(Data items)
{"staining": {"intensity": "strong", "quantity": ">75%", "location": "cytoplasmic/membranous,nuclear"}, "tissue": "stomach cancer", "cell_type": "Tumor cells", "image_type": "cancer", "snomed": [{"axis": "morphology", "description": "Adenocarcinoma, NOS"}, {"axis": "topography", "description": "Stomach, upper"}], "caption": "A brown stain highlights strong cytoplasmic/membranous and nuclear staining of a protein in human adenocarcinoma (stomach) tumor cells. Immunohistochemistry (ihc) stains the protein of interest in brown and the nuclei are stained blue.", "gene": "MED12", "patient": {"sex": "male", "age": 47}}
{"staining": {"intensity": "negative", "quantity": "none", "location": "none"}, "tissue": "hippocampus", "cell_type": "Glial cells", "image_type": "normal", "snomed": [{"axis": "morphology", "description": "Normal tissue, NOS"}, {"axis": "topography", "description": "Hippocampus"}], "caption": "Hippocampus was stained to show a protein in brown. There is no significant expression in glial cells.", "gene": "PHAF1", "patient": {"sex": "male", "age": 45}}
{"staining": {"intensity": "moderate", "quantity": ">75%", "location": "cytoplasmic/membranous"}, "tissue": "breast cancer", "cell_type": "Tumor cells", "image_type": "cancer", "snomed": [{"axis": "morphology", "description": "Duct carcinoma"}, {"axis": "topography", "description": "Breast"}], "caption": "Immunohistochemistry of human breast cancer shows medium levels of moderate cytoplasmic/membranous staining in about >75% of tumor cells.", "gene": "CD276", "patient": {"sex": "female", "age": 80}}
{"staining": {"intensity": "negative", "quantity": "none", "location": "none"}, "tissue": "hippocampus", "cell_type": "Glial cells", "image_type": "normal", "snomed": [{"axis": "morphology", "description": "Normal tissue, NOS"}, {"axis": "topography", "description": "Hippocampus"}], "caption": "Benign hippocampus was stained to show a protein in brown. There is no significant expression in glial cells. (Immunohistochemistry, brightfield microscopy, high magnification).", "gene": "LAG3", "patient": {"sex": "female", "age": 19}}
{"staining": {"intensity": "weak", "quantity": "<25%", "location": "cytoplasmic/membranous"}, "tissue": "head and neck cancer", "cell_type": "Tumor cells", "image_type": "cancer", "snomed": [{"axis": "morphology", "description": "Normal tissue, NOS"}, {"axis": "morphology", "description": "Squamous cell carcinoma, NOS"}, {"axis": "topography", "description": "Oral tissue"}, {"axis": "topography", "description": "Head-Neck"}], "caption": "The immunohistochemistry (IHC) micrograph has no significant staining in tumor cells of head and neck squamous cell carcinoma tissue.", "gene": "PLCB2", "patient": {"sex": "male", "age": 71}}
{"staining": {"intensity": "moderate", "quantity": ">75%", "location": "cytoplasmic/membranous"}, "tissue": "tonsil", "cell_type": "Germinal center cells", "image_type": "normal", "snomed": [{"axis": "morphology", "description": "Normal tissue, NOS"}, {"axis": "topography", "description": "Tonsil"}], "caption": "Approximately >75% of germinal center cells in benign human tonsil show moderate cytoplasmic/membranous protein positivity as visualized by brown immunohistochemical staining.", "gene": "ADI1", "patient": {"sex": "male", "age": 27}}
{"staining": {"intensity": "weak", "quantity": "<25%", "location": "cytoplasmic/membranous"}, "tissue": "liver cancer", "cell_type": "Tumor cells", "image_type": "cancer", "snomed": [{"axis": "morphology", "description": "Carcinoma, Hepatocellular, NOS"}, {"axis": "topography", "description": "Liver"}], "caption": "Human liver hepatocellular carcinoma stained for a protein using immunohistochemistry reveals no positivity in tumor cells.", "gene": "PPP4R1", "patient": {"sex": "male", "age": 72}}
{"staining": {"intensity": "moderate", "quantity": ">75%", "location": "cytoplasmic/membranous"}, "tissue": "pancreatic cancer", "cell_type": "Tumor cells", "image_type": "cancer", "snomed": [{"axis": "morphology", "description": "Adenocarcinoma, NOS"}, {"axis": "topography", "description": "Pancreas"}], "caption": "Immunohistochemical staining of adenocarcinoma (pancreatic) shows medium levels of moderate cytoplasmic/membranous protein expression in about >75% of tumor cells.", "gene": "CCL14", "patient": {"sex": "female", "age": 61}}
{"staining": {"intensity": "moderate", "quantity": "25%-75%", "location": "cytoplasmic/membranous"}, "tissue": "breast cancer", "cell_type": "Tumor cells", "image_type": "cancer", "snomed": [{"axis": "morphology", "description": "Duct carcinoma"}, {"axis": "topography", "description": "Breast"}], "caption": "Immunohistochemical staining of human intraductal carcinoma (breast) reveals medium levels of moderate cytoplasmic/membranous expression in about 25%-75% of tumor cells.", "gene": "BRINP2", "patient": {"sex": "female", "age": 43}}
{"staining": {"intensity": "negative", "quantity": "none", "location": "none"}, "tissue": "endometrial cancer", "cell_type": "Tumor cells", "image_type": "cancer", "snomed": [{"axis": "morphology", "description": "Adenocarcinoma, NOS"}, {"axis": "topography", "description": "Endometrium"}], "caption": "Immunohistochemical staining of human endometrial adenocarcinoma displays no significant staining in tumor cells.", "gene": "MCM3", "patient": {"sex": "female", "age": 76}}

Instructions to follow => Using the exact wording, repeat all the entries.

Response to this task =>
{"staining": {"intensity": "strong", "quantity": ">75%", "location": "cytoplasmic/membranous,nuclear"}, "tissue": "stomach cancer", "cell_type": "Tumor cells", "image_type": "cancer", "snomed": [{"axis": "morphology", "description": "Adenocarcinoma, NOS"}, {"axis": "topography", "description": "Stomach, upper"}], "caption": "A brown stain highlights strong cytoplasmic/membranous and nuclear staining of a protein in human adenocarcinoma (stomach) tumor cells. Immunohistochemistry (ihc) stains the protein of interest in brown and the nuclei are stained blue.", "gene": "MED12", "patient": {"sex": "male", "age": 47}}
{"staining": {"intensity": "negative", "quantity": "none", "location": "none"}, "tissue": "hippocampus", "cell_type": "Glial cells", "image_type": "normal", "snomed": [{"axis": "morphology", "description": "Normal tissue, NOS"}, {"axis": "topography", "description": "Hippocampus"}], "caption": "Hippocampus was stained to show a protein in brown. There is no significant expression in glial cells.", "gene": "PHAF1", "patient": {"sex": "male", "age": 45}}
{"staining": {"intensity": "moderate", "quantity": ">75%", "location": "cytoplasmic/membranous"}, "tissue": "breast cancer", "cell_type": "Tumor cells", "image_type": "cancer", "snomed": [{"axis": "morphology", "description": "Duct carcinoma"}, {"axis": "topography", "description": "Breast"}], "caption": "Immunohistochemistry of human breast cancer shows medium levels of moderate cytoplasmic/membranous staining in about >75% of tumor cells.", "gene": "CD276", "patient": {"sex": "female", "age": 80}}
{"staining": {"intensity": "negative", "quantity": "none", "location": "none"}, "tissue": "hippocampus", "cell_type": "Glial cells", "image_type": "normal", "snomed": [{"axis": "morphology", "description": "Normal tissue, NOS"}, {"axis": "topography", "description": "Hippocampus"}], "caption": "Benign hippocampus was stained to show a protein in brown. There is no significant expression in glial cells. (Immunohistochemistry, brightfield microscopy, high magnification).", "gene": "LAG3", "patient": {"sex": "female", "age": 19}}
{"staining": {"intensity": "weak", "quantity": "<25%", "location": "cytoplasmic/membranous"}, "tissue": "head and neck cancer", "cell_type": "Tumor cells", "image_type": "cancer", "snomed": [{"axis": "morphology", "description": "Normal tissue, NOS"}, {"axis": "morphology", "description": "Squamous cell carcinoma, NOS"}, {"axis": "topography", "description": "Oral tissue"}, {"axis": "topography", "description": "Head-Neck"}], "caption": "The immunohistochemistry (IHC) micrograph has no significant staining in tumor cells of head and neck squamous cell carcinoma tissue.", "gene": "PLCB2", "patient": {"sex": "male", "age": 71}}
{"staining": {"intensity": "moderate", "quantity": ">75%", "location": "cytoplasmic/membranous"}, "tissue": "tonsil", "cell_type": "Germinal center cells", "image_type": "normal", "snomed": [{"axis": "morphology", "description": "Normal tissue, NOS"}, {"axis": "topography", "description": "Tonsil"}], "caption": "Approximately >75% of germinal center cells in benign human tonsil show moderate cytoplasmic/membranous protein positivity as visualized by brown immunohistochemical staining.", "gene": "ADI1", "patient": {"sex": "male", "age": 27}}
{"staining": {"intensity": "weak", "quantity": "<25%", "location": "cytoplasmic/membranous"}, "tissue": "liver cancer", "cell_type": "Tumor cells", "image_type": "cancer", "snomed": [{"axis": "morphology", "description": "Carcinoma, Hepatocellular, NOS"}, {"axis": "topography", "description": "Liver"}], "caption": "Human liver hepatocellular carcinoma stained for a protein using immunohistochemistry reveals no positivity in tumor cells.", "gene": "PPP4R1", "patient": {"sex": "male", "age": 72}}
{"staining": {"intensity": "moderate", "quantity": ">75%", "location": "cytoplasmic/membranous"}, "tissue": "pancreatic cancer", "cell_type": "Tumor cells", "image_type": "cancer", "snomed": [{"axis": "morphology", "description": "Adenocarcinoma, NOS"}, {"axis": "topography", "description": "Pancreas"}], "caption": "Immunohistochemical staining of adenocarcinoma (pancreatic) shows medium levels of moderate cytoplasmic/membranous protein expression in about >75% of tumor cells.", "gene": "CCL14", "patient": {"sex": "female", "age": 61}}
{"staining": {"intensity": "moderate", "quantity": "25%-75%", "location": "cytoplasmic/membranous"}, "tissue": "breast cancer", "cell_type": "Tumor cells", "image_type": "cancer", "snomed": [{"axis": "morphology", "description": "Duct carcinoma"}, {"axis": "topography", "description": "Breast"}], "caption": "Immunohistochemical staining of human intraductal carcinoma (breast) reveals medium levels of moderate cytoplasmic/membranous expression in about 25%-75% of tumor cells.", "gene": "BRINP2", "patient": {"sex": "female", "age": 43}}
{"staining": {"intensity": "negative", "quantity": "none", "location": "none"}, "tissue": "endometrial cancer", "cell_type": "Tumor cells", "image_type": "cancer", "snomed": [{"axis": "morphology", "description": "Adenocarcinoma, NOS"}, {"axis": "topography", "description": "Endometrium"}], "caption": "Immunohistochemical staining of human endometrial adenocarcinoma displays no significant staining in tumor cells.", "gene": "MCM3", "patient": {"sex": "female", "age": 76}}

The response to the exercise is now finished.